_Exercise details:_ Copy the records word for word. Pictures do not go in.

Collection entries
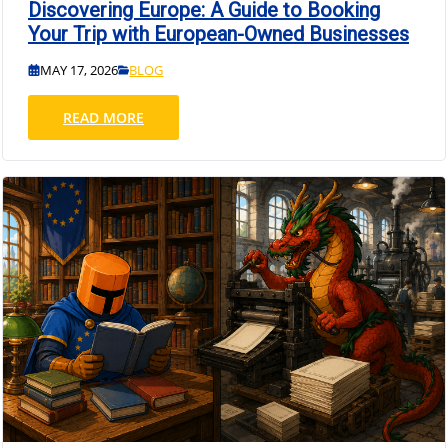
Discovering Europe: A Guide to Booking
Your Trip with European-Owned Businesses
MAY 17, 2026
BLOG
READ MORE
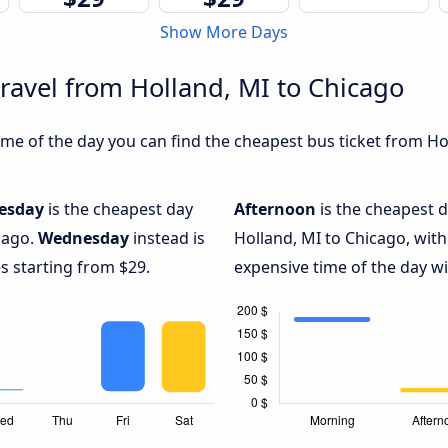
Show More Days
travel from Holland, MI to Chicago
me of the day you can find the cheapest bus ticket from Hol
esday
is the cheapest day
Afternoon
is the cheapest d
cago.
Wednesday
instead is
Holland, MI to Chicago, with
s starting from $29.
expensive time of the day wi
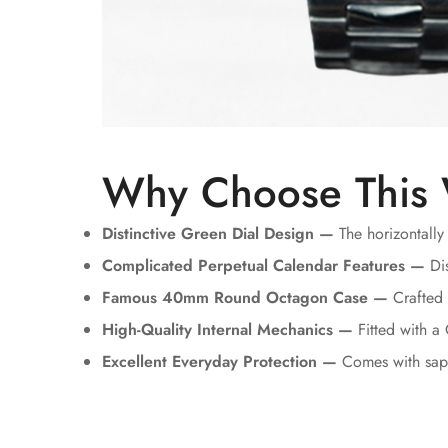
Why Choose This
Distinctive Green Dial Design —
The horizontally
Complicated Perpetual Calendar Features —
Dis
Famous 40mm Round Octagon Case —
Crafted u
High-Quality Internal Mechanics —
Fitted with a
Excellent Everyday Protection —
Comes with sapp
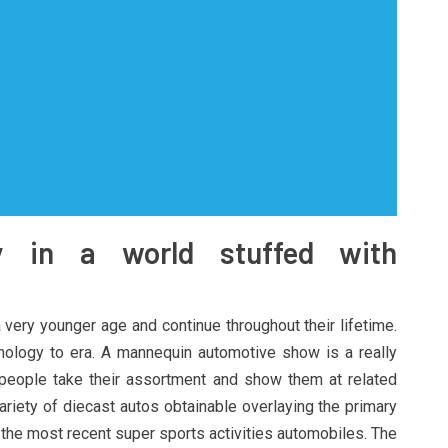
y in a world stuffed with
 very younger age and continue throughout their lifetime.
ology to era. A mannequin automotive show is a really
people take their assortment and show them at related
ariety of diecast autos obtainable overlaying the primary
o the most recent super sports activities automobiles. The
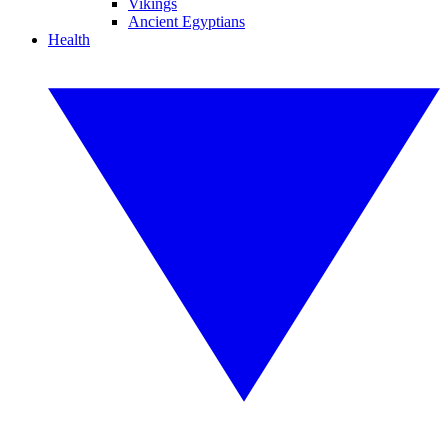
Vikings
Ancient Egyptians
Health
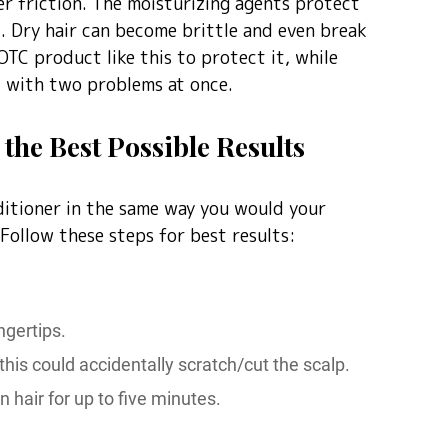
er friction. The moisturizing agents protect
ut. Dry hair can become brittle and even break
OTC product like this to protect it, while
al with two problems at once.
the Best Possible Results
itioner in the same way you would your
 Follow these steps for best results:
ngertips.
this could accidentally scratch/cut the scalp.
n hair for up to five minutes.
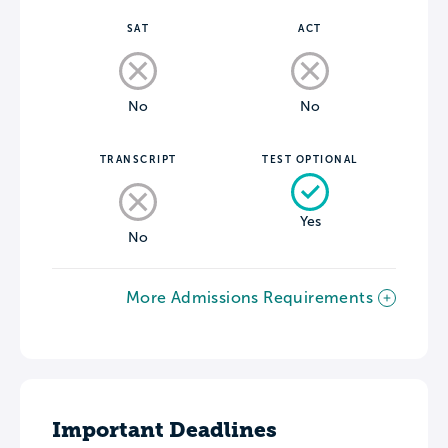
SAT
ACT
No
No
TRANSCRIPT
TEST OPTIONAL
Yes
No
More Admissions Requirements
Important Deadlines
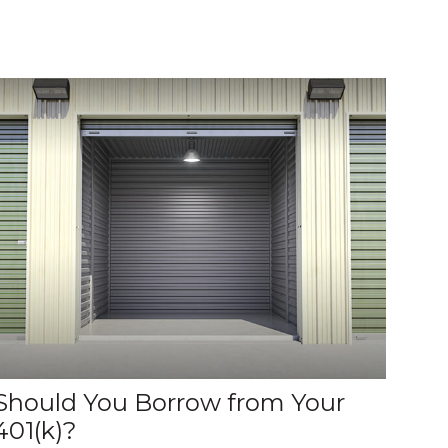
Should You Borrow from Your
401(k)?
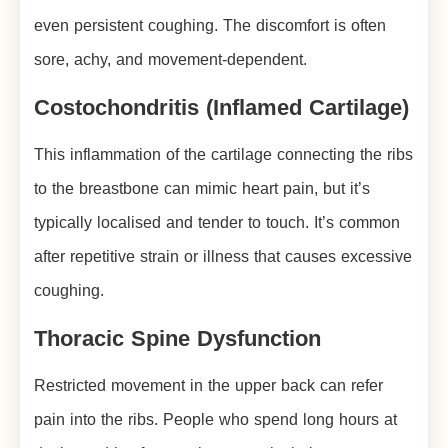
even persistent coughing. The discomfort is often
sore, achy, and movement-dependent.
Costochondritis (Inflamed Cartilage)
This inflammation of the cartilage connecting the ribs
to the breastbone can mimic heart pain, but it’s
typically localised and tender to touch. It’s common
after repetitive strain or illness that causes excessive
coughing.
Thoracic Spine Dysfunction
Restricted movement in the upper back can refer
pain into the ribs. People who spend long hours at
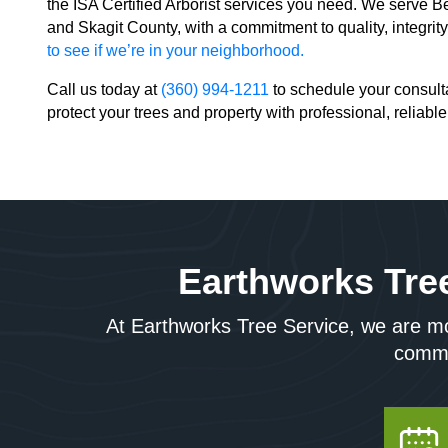
the ISA Certified Arborist services you need. We serve
and Skagit County, with a commitment to quality, integrit
to see if we’re in your neighborhood.
Call us today at
(360) 994-1211
to schedule your consulta
protect your trees and property with professional, reliable
Earthworks Tree
At Earthworks Tree Service, we are mor
commun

_Task response:_
Discovering Europe: A Guide to Booking
Your Trip with European-Owned Businesses
MAY 17, 2026
BLOG
READ MORE
Show More Days
travel from Holland, MI to Chicago
me of the day you can find the cheapest bus ticket from Hol
esday
is the cheapest day
Afternoon
is the cheapest d
cago.
Wednesday
instead is
Holland, MI to Chicago, with
s starting from $29.
expensive time of the day wi
Why Choose This
Distinctive Green Dial Design —
The horizontally
Complicated Perpetual Calendar Features —
Dis
Famous 40mm Round Octagon Case —
Crafted u
High-Quality Internal Mechanics —
Fitted with a
Excellent Everyday Protection —
Comes with sapp
y in a world stuffed with
 very younger age and continue throughout their lifetime.
ology to era. A mannequin automotive show is a really
people take their assortment and show them at related
ariety of diecast autos obtainable overlaying the primary
o the most recent super sports activities automobiles. The
Vikings
Ancient Egyptians
Health
er friction. The moisturizing agents protect
ut. Dry hair can become brittle and even break
OTC product like this to protect it, while
al with two problems at once.
the Best Possible Results
itioner in the same way you would your
 Follow these steps for best results:
ngertips.
this could accidentally scratch/cut the scalp.
n hair for up to five minutes.
SAT
ACT
No
No
TRANSCRIPT
TEST OPTIONAL
Yes
No
More Admissions Requirements
Important Deadlines
Should You Borrow from Your
401(k)?
even persistent coughing. The discomfort is often
sore, achy, and movement-dependent.
Costochondritis (Inflamed Cartilage)
This inflammation of the cartilage connecting the ribs
to the breastbone can mimic heart pain, but it’s
typically localised and tender to touch. It’s common
after repetitive strain or illness that causes excessive
coughing.
Thoracic Spine Dysfunction
Restricted movement in the upper back can refer
pain into the ribs. People who spend long hours at
the ISA Certified Arborist services you need. We serve
and Skagit County, with a commitment to quality, integrit
to see if we’re in your neighborhood.
Call us today at
(360) 994-1211
to schedule your consulta
protect your trees and property with professional, reliable
Earthworks Tree
At Earthworks Tree Service, we are mor
commun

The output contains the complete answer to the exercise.